Jensen flips the Peter Pan story we are all familiar with, making Captain Hook the sympathetic hero and Peter a bratty child tyrant. James Benjamin Hookbridge is a ship’s captain during the Restoration who becomes stuck in the magical world, Neverland, captive to the whims of the eternal boy, Peter Pan. Captain Hook, as he becomes known, must play the never-ending role of the villain to Peter’s hero. The two battle time and again, with Peter and his tribe of Lost Boys always emerging as the victors. Hook’s murdered crew members are continuously replaced with new bands of pirates, but he can never die and is condemned to repeat this hellish scenario for eternity.
Things begin to change, however, when Stella Parrish, an Englishwoman from the 1950s, arrives. If it is possible for another adult to come to Neverland, might it be possible for Hook to finally escape? In the spirited newcomer Hook discovers something he thought he lost long ago, hope, and maybe something else, love.

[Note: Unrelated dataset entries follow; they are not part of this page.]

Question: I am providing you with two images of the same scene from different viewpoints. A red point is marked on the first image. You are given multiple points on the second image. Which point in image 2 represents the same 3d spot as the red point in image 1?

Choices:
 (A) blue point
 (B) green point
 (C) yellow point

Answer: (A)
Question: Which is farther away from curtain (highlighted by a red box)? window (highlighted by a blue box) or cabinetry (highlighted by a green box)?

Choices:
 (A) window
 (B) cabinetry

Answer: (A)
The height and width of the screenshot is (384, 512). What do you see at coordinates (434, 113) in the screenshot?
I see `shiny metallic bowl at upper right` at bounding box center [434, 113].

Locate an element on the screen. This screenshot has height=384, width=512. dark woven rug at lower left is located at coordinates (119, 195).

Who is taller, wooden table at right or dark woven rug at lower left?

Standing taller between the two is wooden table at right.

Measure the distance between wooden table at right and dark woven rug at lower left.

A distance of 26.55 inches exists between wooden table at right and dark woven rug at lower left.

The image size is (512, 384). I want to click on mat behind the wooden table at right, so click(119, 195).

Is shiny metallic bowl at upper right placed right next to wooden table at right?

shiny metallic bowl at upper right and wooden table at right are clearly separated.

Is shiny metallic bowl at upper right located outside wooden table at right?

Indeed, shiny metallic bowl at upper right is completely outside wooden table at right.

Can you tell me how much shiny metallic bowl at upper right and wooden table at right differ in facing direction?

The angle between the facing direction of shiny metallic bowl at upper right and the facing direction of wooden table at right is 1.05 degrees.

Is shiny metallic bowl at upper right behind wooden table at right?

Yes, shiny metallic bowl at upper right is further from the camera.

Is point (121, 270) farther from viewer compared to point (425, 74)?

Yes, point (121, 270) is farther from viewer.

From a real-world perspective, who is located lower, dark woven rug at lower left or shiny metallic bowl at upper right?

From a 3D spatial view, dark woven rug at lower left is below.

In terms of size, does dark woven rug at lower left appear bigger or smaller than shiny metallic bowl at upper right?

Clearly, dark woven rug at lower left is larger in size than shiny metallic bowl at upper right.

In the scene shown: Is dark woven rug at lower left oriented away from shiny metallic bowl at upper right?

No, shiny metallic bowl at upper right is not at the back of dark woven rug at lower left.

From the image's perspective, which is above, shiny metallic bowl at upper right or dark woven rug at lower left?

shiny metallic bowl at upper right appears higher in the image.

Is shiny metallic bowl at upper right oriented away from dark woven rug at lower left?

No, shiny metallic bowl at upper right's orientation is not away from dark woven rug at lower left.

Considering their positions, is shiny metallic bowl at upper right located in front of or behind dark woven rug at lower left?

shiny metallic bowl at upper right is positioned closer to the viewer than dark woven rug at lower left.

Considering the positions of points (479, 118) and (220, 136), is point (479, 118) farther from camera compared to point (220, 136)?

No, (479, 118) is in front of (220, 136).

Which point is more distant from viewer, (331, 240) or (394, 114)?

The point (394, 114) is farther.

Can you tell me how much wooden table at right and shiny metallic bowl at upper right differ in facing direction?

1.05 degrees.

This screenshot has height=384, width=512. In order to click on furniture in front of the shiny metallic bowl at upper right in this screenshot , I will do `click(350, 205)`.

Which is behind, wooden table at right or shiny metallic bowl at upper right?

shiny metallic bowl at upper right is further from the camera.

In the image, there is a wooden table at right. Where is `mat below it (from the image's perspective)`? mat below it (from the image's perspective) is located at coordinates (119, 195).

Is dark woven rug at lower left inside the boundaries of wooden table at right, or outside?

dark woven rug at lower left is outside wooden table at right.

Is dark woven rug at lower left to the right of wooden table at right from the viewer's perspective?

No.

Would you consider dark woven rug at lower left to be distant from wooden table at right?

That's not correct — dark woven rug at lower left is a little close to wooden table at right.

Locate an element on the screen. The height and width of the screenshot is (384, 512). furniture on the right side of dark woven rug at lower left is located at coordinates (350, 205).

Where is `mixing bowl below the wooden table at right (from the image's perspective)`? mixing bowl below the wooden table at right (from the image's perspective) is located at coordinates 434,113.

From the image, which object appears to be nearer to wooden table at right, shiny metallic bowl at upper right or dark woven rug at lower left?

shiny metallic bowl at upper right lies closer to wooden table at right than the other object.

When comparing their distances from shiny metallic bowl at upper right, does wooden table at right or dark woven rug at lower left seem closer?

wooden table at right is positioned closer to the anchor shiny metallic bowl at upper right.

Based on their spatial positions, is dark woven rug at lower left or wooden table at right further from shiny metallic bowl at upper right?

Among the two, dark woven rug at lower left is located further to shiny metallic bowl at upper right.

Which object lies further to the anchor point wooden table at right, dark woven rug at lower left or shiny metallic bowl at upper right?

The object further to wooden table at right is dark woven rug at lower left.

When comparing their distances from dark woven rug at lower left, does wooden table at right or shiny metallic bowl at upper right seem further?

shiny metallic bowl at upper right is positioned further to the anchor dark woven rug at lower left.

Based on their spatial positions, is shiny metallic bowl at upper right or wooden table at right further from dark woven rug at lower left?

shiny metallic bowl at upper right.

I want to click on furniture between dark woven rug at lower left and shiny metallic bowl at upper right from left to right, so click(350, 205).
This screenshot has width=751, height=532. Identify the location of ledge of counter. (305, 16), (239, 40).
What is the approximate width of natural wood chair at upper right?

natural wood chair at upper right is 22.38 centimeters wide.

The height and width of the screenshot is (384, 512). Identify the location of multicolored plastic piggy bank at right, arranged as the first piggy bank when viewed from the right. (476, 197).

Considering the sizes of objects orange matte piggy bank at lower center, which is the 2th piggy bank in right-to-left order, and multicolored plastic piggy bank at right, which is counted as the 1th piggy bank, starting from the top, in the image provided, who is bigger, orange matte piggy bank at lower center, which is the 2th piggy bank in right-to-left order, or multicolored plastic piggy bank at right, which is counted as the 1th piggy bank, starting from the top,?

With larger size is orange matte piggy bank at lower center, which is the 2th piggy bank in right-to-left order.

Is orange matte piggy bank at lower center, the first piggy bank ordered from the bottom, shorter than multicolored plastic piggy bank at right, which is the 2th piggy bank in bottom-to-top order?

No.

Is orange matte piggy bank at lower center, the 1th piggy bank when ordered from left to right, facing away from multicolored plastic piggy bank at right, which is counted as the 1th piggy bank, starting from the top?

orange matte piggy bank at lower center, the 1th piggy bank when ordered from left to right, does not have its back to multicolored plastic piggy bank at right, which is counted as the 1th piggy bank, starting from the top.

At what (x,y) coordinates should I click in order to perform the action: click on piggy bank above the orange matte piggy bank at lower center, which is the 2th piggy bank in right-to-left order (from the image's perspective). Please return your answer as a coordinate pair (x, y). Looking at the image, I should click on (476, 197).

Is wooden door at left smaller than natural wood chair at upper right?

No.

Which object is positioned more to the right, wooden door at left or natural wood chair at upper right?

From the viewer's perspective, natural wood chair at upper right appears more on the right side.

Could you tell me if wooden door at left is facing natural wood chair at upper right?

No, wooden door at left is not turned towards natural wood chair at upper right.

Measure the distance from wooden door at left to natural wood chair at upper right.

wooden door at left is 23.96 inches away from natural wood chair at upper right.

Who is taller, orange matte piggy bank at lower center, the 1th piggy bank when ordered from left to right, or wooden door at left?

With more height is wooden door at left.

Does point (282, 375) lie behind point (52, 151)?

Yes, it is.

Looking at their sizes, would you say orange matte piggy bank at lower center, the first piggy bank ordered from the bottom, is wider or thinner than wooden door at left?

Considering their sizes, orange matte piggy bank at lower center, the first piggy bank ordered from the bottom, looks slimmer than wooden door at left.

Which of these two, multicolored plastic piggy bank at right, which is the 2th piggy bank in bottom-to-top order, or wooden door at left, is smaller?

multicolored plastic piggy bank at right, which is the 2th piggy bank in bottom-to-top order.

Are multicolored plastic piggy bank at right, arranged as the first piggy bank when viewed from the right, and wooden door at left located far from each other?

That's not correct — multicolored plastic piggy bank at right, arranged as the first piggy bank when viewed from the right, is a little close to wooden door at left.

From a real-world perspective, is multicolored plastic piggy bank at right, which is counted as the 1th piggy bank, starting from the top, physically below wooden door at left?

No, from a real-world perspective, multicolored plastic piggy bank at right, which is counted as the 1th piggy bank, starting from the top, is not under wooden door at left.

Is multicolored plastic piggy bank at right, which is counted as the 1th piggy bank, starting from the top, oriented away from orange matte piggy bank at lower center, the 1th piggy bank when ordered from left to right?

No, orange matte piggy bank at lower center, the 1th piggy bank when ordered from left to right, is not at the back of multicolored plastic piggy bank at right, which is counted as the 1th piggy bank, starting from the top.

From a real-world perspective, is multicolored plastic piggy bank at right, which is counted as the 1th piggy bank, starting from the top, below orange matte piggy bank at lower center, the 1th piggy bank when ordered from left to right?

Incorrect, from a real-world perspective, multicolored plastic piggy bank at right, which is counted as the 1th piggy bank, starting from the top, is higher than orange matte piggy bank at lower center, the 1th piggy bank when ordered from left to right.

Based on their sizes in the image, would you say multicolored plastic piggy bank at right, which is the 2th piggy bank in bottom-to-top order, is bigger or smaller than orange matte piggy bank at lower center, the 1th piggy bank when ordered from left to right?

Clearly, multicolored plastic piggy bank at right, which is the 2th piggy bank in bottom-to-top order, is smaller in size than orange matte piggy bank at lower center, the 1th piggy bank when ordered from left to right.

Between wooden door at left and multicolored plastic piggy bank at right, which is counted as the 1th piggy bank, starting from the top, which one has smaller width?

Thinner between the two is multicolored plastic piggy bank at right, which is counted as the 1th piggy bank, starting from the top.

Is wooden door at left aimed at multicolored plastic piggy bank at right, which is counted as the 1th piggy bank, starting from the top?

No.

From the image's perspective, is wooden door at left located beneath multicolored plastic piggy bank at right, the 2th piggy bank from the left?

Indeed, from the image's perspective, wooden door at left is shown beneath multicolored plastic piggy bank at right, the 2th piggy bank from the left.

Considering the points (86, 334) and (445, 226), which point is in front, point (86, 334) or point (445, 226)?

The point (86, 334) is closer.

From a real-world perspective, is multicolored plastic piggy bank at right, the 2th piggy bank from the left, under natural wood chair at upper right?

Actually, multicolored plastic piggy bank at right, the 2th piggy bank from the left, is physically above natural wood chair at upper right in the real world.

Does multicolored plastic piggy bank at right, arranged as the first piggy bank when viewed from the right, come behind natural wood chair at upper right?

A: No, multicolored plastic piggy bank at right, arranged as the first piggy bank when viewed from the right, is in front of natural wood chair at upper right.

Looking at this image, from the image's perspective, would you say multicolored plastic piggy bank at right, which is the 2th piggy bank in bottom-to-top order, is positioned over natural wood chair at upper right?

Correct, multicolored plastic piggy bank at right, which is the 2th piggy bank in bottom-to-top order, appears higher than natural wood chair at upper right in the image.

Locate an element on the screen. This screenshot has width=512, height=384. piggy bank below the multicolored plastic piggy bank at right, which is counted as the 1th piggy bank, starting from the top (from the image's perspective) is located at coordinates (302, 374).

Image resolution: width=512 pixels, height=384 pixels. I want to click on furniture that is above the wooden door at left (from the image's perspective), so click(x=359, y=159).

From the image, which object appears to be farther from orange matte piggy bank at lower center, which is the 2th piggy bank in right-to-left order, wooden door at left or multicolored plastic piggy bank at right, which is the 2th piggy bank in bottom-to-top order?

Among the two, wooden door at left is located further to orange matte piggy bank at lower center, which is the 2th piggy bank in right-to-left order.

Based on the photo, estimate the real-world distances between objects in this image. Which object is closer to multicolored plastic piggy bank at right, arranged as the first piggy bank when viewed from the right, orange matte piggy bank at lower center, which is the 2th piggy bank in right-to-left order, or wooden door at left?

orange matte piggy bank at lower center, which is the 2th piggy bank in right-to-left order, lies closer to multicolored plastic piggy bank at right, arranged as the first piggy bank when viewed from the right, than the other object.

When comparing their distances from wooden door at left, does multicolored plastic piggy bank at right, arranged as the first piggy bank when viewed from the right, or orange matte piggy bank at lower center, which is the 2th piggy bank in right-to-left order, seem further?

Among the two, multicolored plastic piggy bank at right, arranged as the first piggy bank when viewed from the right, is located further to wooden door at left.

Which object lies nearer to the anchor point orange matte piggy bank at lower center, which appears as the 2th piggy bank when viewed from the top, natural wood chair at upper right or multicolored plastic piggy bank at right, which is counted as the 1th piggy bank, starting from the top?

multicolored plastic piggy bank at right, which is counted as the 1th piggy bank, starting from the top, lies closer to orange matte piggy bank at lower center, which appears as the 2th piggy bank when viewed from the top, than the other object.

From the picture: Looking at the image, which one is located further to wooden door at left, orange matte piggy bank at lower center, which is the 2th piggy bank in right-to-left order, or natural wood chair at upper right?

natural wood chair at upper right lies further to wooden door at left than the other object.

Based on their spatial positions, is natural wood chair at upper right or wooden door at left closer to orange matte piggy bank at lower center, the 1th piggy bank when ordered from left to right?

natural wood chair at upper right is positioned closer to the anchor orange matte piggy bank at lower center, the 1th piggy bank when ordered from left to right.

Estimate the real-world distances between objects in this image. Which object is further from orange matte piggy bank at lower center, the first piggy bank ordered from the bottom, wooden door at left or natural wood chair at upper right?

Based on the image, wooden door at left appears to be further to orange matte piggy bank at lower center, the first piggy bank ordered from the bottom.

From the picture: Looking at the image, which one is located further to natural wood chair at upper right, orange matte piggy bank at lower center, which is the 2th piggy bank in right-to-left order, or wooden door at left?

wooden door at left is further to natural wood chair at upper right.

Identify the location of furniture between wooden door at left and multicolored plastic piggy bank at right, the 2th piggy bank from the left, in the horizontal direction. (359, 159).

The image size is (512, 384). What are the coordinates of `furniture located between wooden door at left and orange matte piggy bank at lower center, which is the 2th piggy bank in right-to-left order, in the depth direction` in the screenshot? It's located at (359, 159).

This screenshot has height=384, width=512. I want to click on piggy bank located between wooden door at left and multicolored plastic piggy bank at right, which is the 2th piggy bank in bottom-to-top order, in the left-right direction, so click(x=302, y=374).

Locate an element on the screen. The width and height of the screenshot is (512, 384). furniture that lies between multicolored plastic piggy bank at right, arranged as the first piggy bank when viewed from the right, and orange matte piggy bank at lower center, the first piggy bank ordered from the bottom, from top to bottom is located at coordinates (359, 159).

A very grown-up reimagining of a classic tale, Alias Hook is simultaneously funny, sexy, dark and violent. All of the familiar characters are present here: the fairies, Indians and mermaids, but with deeper and more complex backstories than the original. Jensen certainly creates her own Neverland, and the parts of the story that take place there soar. Having Stella come from 1950s England seems a bit arbitrary, neither adding to nor diminishing the story. It is Neverland that will keep readers; I have to say it, hooked.